* YOUR GOAL: Can you lay out each line of the items below as a JSON list of strings, one string per line, with blank lines skipped? Keep the pictures out of the answer.
╭─ GIVEN RECORDS
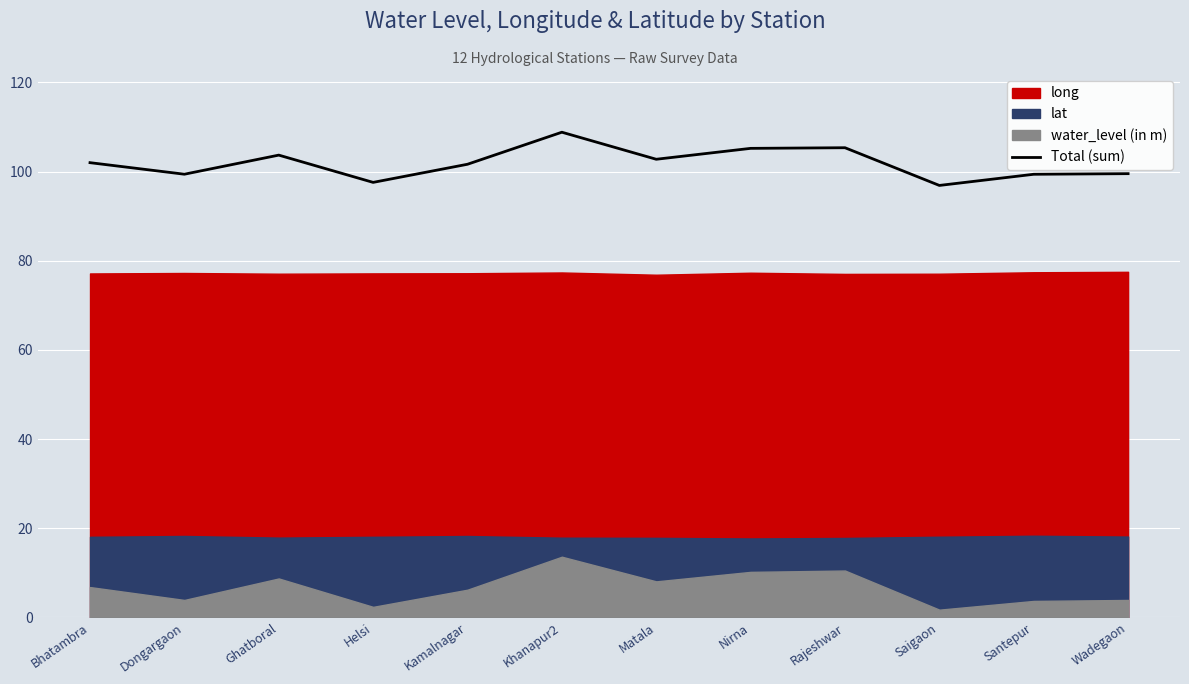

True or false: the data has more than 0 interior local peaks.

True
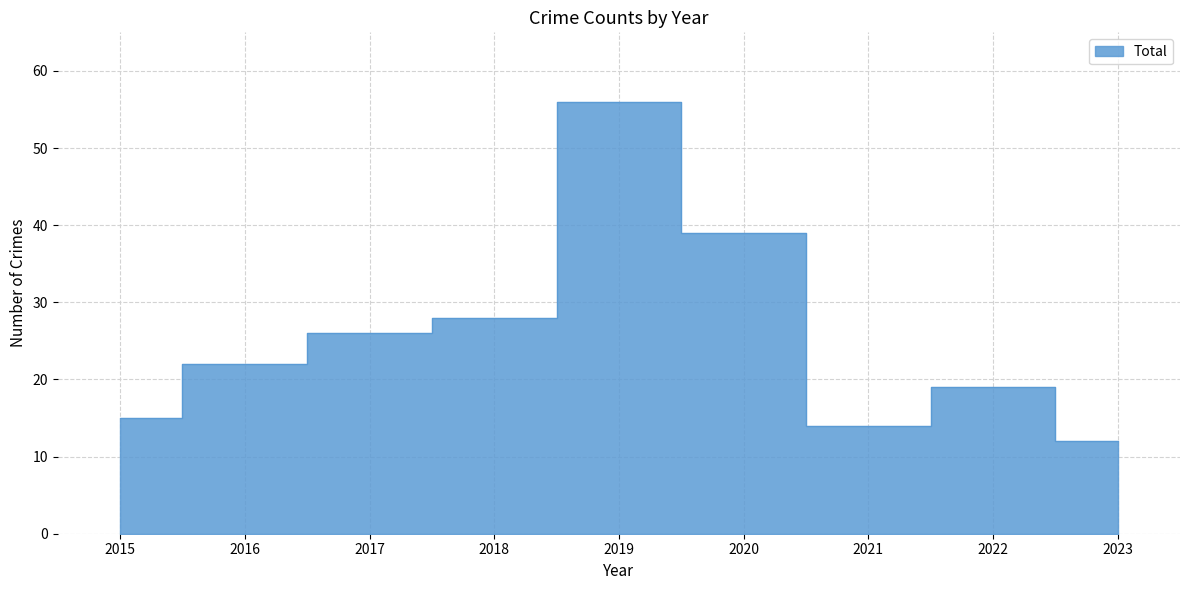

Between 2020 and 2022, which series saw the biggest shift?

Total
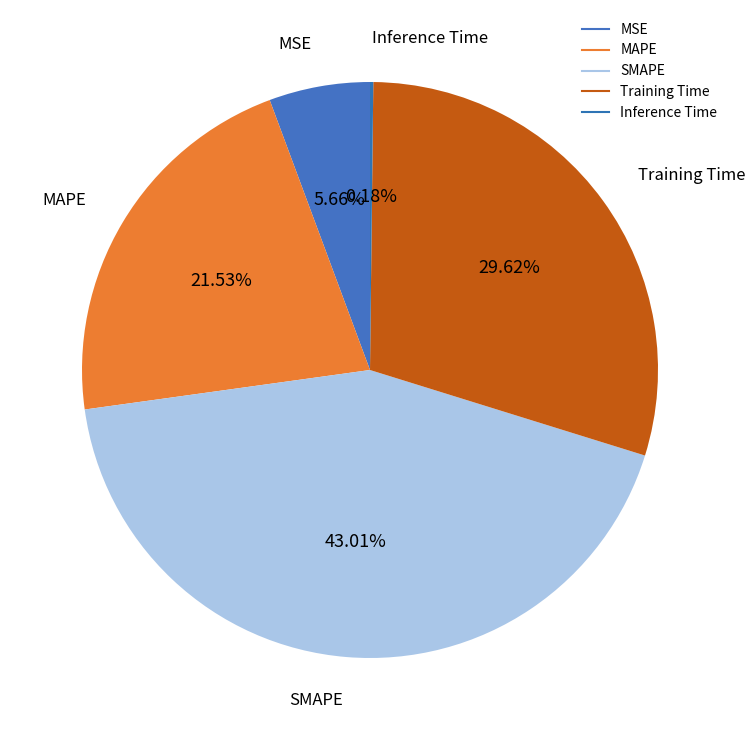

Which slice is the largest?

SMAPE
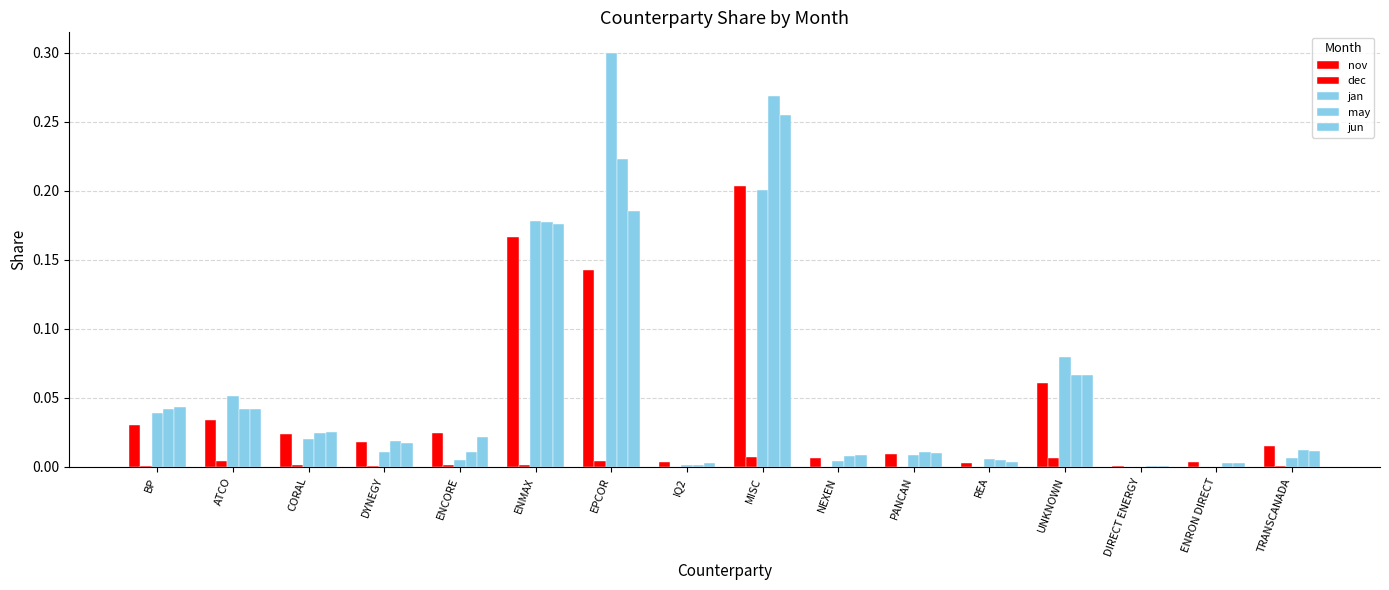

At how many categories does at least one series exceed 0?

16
╰─
* RESULT:
[
  "True or false: the data has more than 0 interior local peaks.",
  "True",
  "Between 2020 and 2022, which series saw the biggest shift?",
  "Total",
  "Which slice is the largest?",
  "SMAPE",
  "At how many categories does at least one series exceed 0?",
  "16"
]